┌──
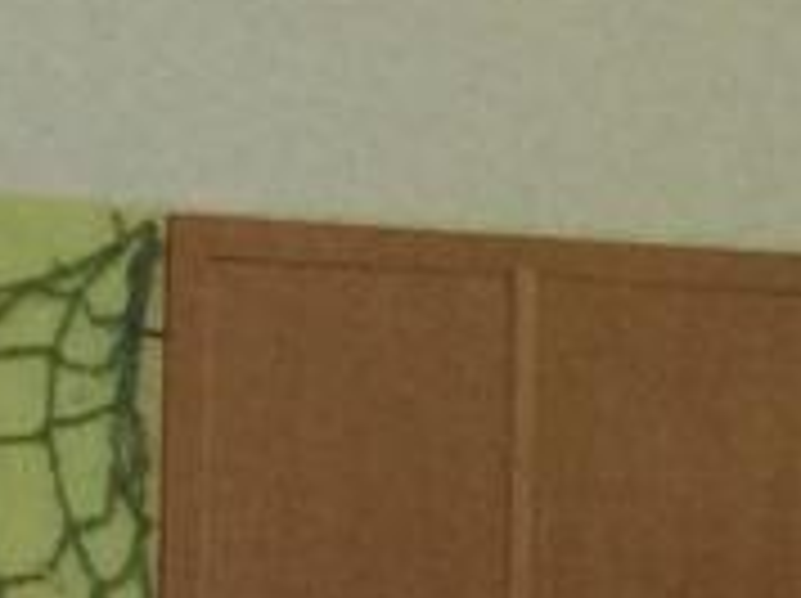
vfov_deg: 6.1
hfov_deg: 8.2
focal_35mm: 240
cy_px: 704
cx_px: 724
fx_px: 5546
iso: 200
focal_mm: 3.3
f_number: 2.4
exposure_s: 1/25
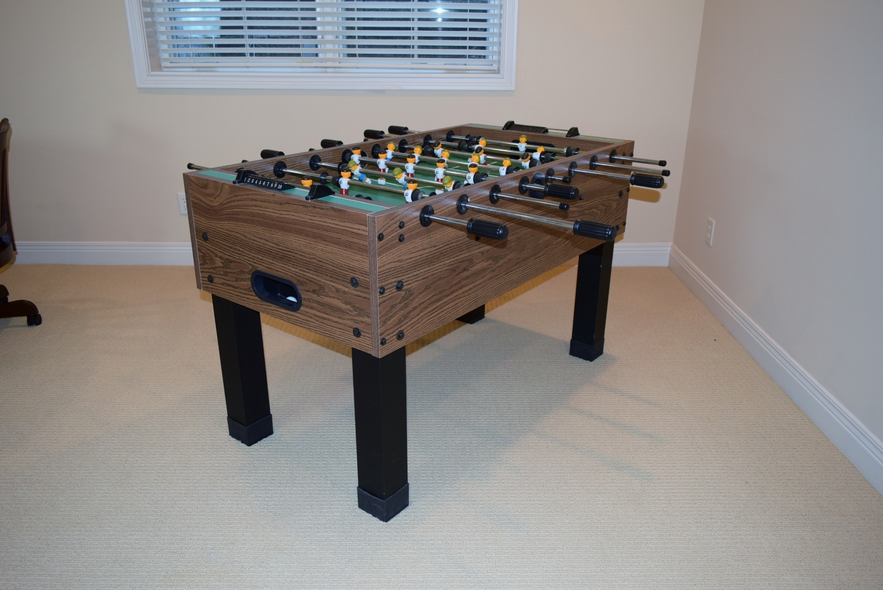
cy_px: 295
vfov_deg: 48.0
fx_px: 663
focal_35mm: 27
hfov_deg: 67.3
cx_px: 442
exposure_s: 1/80
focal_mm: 18
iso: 800
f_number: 4.5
└──
Could you return exactly the lines starting with the one that contains "focal_mm: 3.3" and ending with the last line of the data above? Leave the pictures out.

▸ **Response area**
focal_mm: 3.3
f_number: 2.4
exposure_s: 1/25
cy_px: 295
vfov_deg: 48.0
fx_px: 663
focal_35mm: 27
hfov_deg: 67.3
cx_px: 442
exposure_s: 1/80
focal_mm: 18
iso: 800
f_number: 4.5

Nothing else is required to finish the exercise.